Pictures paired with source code

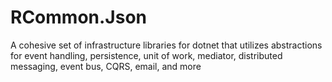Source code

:  # RCommon.Json

A cohesive set of infrastructure libraries for dotnet that utilizes abstractions for event handling, persistence, unit of work, mediator, distributed messaging, event bus, CQRS, email, and more 
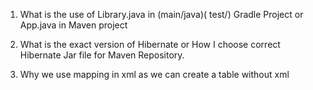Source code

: 1. What is the use of Library.java in (main/java)( test/) Gradle Project or App.java in Maven project

2. What is the exact version of Hibernate or How I choose correct Hibernate Jar file for Maven Repository.
3. Why we use mapping in xml as we can create a table without xml
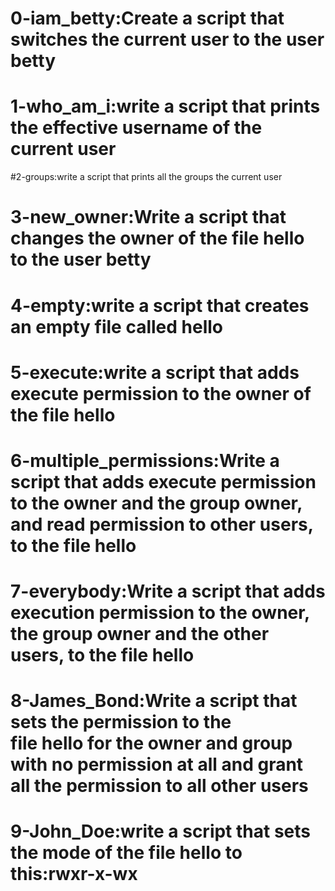 # 0-iam_betty:Create a script that switches the current user to the user betty
# 1-who_am_i:write a script that prints the effective username of the current user
#2-groups:write a script that prints all the groups the current user
# 3-new_owner:Write a script that changes the owner of the file hello to the user betty
# 4-empty:write a script that creates an empty file called hello
# 5-execute:write a script that adds execute permission to the owner of the file hello
# 6-multiple_permissions:Write a script that adds execute permission to the owner and the group owner, and read permission to other users, to the file hello
# 7-everybody:Write a script that adds execution permission to the owner, the group owner and the other users, to the file hello
# 8-James_Bond:Write a script that sets the permission to the file hello for the owner and group with no permission at all and grant all the permission to all other users
# 9-John_Doe:write a script that sets the mode of the file hello to this:rwxr-x-wx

**WHAT YOU HAVE TO DO:** Would you output all of the entries above exactly, keeping the pictures out?

**YOUR SOLUTION:**
Source code

:  # RCommon.Json

A cohesive set of infrastructure libraries for dotnet that utilizes abstractions for event handling, persistence, unit of work, mediator, distributed messaging, event bus, CQRS, email, and more 
Source code

: 1. What is the use of Library.java in (main/java)( test/) Gradle Project or App.java in Maven project

2. What is the exact version of Hibernate or How I choose correct Hibernate Jar file for Maven Repository.
3. Why we use mapping in xml as we can create a table without xml
 # 0-iam_betty:Create a script that switches the current user to the user betty
# 1-who_am_i:write a script that prints the effective username of the current user
#2-groups:write a script that prints all the groups the current user
# 3-new_owner:Write a script that changes the owner of the file hello to the user betty
# 4-empty:write a script that creates an empty file called hello
# 5-execute:write a script that adds execute permission to the owner of the file hello
# 6-multiple_permissions:Write a script that adds execute permission to the owner and the group owner, and read permission to other users, to the file hello
# 7-everybody:Write a script that adds execution permission to the owner, the group owner and the other users, to the file hello
# 8-James_Bond:Write a script that sets the permission to the file hello for the owner and group with no permission at all and grant all the permission to all other users
# 9-John_Doe:write a script that sets the mode of the file hello to this:rwxr-x-wx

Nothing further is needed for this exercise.